For the photovoltaic nodes N103 and N119, the removal of data augmentation led to a significant decrease in recall, with reductions of 5.2 percent for N103 and 4.8 percent for N119, accompanied by a notable drop in F1 scores. This confirms that the hybrid augmentation strategy is vital for capturing weak load events and mitigating data imbalance under federated conditions.
The exclusion of the self-attention module leads to a more pronounced degradation across Accuracy and F1 scores. For instance, at node N122, the F1 score dropped from 0.924 to 0.866, and Recall declined by over 8 percentage points. This demonstrates that self-attention plays a key role in learning long-term temporal structures and modeling complex load patterns.
From the analysis of these results, it can be concluded that the data augmentation module enhances the generalization ability of the model and increases its sensitivity to weak load events. Meanwhile, the self-attention module strengthens the modeling of temporal structures and improves the expression of deep features. Together, these improvements enhance the robustness and adaptability of the FedTP-NILM framework in federated learning environments.

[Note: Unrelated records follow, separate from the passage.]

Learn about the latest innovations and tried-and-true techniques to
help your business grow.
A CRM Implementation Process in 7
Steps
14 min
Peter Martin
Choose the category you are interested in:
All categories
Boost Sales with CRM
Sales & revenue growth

4.6. Comparison of Different Models
Additionally, to comprehensively evaluate the effectiveness of the proposed FedTP-NILM framework in load identification tasks, three deep learning models were selected for performance comparison: FedDL [
32], ELECTRIcity [
33] and ITCN-Attack [
34]. All three models were implemented within the FedTP-NILM framework, maintaining consistent data splits and federated settings to ensure a fair comparison of the performance of different feature extraction structures. The results are presented in
Table 4.
Figure 8 presents the performance comparison of various models in the benchmark experiments. Overall, the baseline model under the FedTP-NILM framework consistently outperforms the three other structures in terms of stability and adaptability to complex scenarios. However, it is noteworthy that although all models are implemented within the unified FedTP-NILM framework with consistent data splits and federated configurations, differences in architectural design and parameter settings within the framework may still impact training effectiveness and final performance. For example, the LSTM model, due to its sequential dependency design, is more sensitive to gradient stability and long-sequence modeling, making it less effective at extracting key features from multi-source heterogeneous load signals. The Transformer architecture, although capable of global modeling, is prone to overfitting or underfitting in energy device nodes with limited training data (e.g., N122). The performance of a model structure is closely related to its parameter adaptability and module integration for specific tasks. In contrast, the FedTP-NILM framework is better tailored to the characteristics of federated learning, particularly in scenarios involving non-IID data and substantial client heterogeneity, making it more practical and forward-looking.